Just like the preceding tiers of populations, capitols will be 'fed' by major roads or navigable rivers from the cities supporting it. These will almost always be not only located on a major river, but also one that opens up into sea. For London, it was its position on the River Thames which opened up into the Baltic Sea. For Paris, it was the River Seine which also opened up into the Baltic Sea. For Rome, it was the river Tiber which opened up into the Mediterranean which, itself, granted it central access to all the major cities that had been inhabited since antiquity.

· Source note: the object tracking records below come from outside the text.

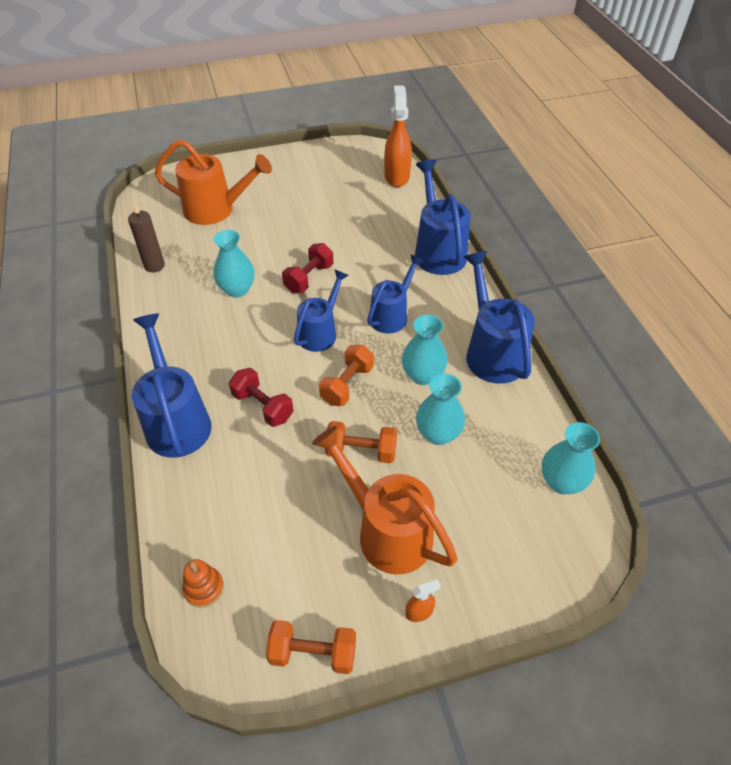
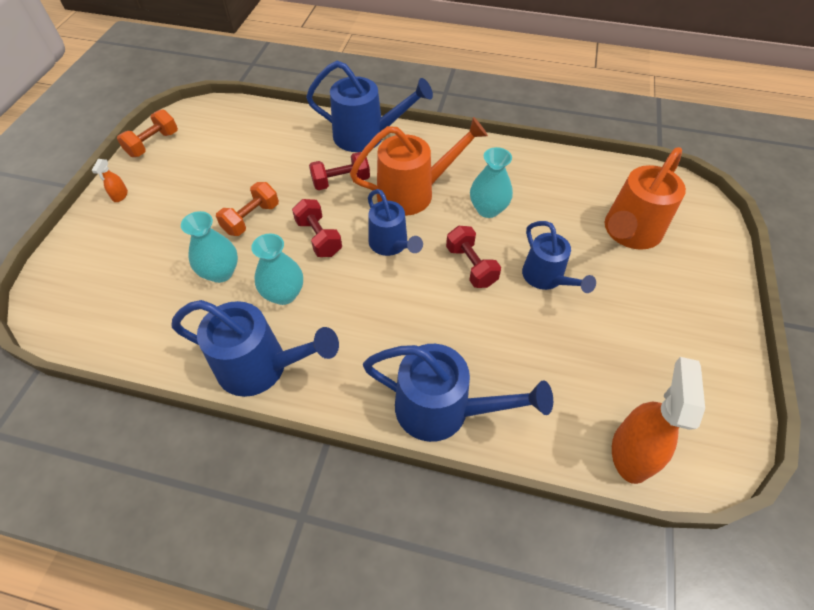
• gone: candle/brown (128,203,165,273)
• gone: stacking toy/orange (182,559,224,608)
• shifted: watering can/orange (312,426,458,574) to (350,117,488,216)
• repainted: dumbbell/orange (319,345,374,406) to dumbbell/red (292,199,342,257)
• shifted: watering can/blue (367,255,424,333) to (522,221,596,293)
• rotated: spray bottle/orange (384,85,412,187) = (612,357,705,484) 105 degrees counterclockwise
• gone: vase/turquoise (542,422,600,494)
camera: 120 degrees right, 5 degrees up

The whole reason Capitols got as big as they did was because they sat along the most logistically ideal location for importing the tremendous amount of foodstuffs they needed. The rivers would bring in goods from the interior while the coasts would bring in goods from all the coastal cities. The rivers would also supply the city with drinking water for the inhabitants as their proximity to salt water meant wells would be easily contaminated with brackish water. So, if you place a very large city somewhere, regardless of whether it's a capitol, you should do so where it will have ideal conditions for trade, access to fresh water, and some means of getting large amounts of food.
In conclusion, when placing towns and cities, try and imagine them as a tree with the leaves being villages, towns branches, cities limbs, and capitols the trunk; each tier supporting the one above that. Remember that the larger and more important your city is, the more selective you have to be as to where you place it. Adjacency to seaborne trade lanes, access through difficult terrain, a supply of fresh water, and defensible terrain are all factors you need to consider.